Réponse de le 18/11/2019 à 15:05 :
Justement, cela ne pourra se faire que avec des compagnies concurrentes car très peu de compagnie ne font voler 2 avions de leur flotte respectives en même temps pour aller d'un point A à un point B. Du coup, il faudrait qu'il y ait un système de roulement afin que l'avion leader change ...comme pour les oiseaux et les cyclistes ;)
a écrit le 18/11/2019 à 10:56 :
Verra-t-on bientôt la "patrouille d'Air France" succéder à la patrouille de France ?
Réponse de le 23/11/2019 à 0:21 :
Très bon !
a écrit le 18/11/2019 à 10:49 :
Qui est pret a avaler cette salade ?
Réponse de le 18/11/2019 à 11:32 :
Un 1er avril, personne n'y aurait cru!

Plus sérieusement, sans questionner la présentation faite dans l'article, pour un gain inférieur à 10% cela semble affreusement complexe à mettre en œuvre. On pourra faire plein d'autres choses avant d'en arriver là.
Réponse de le 18/11/2019 à 12:29 :
savez vous combien il est complexe de faire des économies de carburant dans l'aviation ?
10 % (si cela se confirme) avec comme seule contrainte de suivre un autre, c'est juste fabuleux.
typiquement, quand on sait combien d'avion vol entre l'europe et les états unis chaque jour, ce n'est pas si complexe à organiser.
Réponse de le 18/11/2019 à 13:47 :
J'avais déjà lu que 3000 vols traversent l'atlantique nord chaque jour.
Réponse de le 18/11/2019 à 20:49 :
C'est extrêmement sérieux. Mais bon, l'impossibilité de 99.999% des français à saisir ne serait-ce que les grands enjeux d'une problématique de nature scientifique ou technique n'aide pas vraiment ...

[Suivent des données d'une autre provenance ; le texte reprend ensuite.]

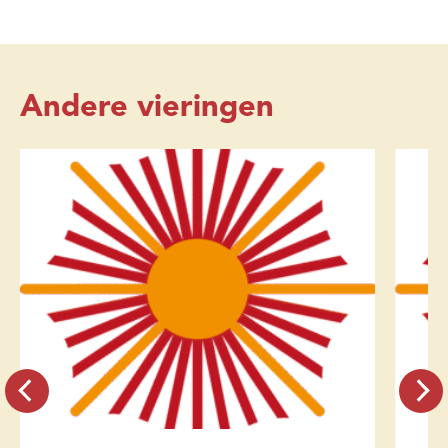
Andere vieringen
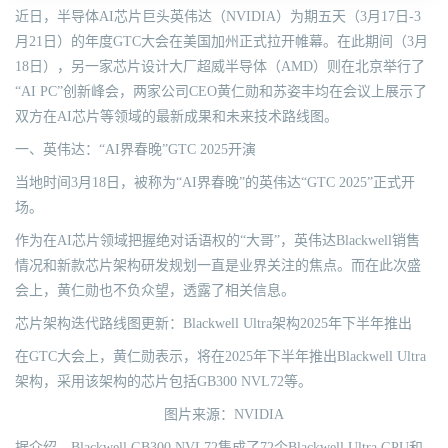
近日，半导体AI芯片巨头英伟达（NVIDIA）为期五天（3月17日-3
月21日）的年度GTC大会在美国加州正式拉开帷幕。在此期间（3月
18日），另一家芯片设计大厂超威半导体（AMD）则在北京举行了
“AI PC”创新峰会，两家公司CEO黄仁勋和苏姿丰均在会议上展示了
双方在AI芯片等领域的最新成果和未来技术路线图。
一、英伟达：“AI界春晚”GTC 2025开演
当地时间3月18日，被称为“AI界春晚”的英伟达“GTC 2025”正式开
场。
作为在AI芯片领域把握绝对话语权的“大哥”，英伟达Blackwell销售
情况和新款芯片架构研发规划一直是业界关注的焦点。而在此次盛
会上，黄仁勋也不负众望，透露了相关信息。
芯片架构迭代路线图更新：Blackwell Ultra架构2025年下半年推出
在GTC大会上，黄仁勋表示，将在2025年下半年推出Blackwell Ultra
架构，采用该架构的芯片包括GB300 NVL72等。
图片来源：NVIDIA
据介绍，Blackwell GB300 NVL72集成了72个Blackwell Ultra GPU和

Réponse de le 18/11/2019 à 20:49 :
C'est extrêmement sérieux. Mais bon, l'impossibilité de 99.999% des français à saisir ne serait-ce que les grands enjeux d'une problématique de nature scientifique ou technique n'aide pas vraiment ...
a écrit le 18/11/2019 à 9:58 :
10% c'est que dalle mais bon on est en UE chantre des incompétents mais bavards.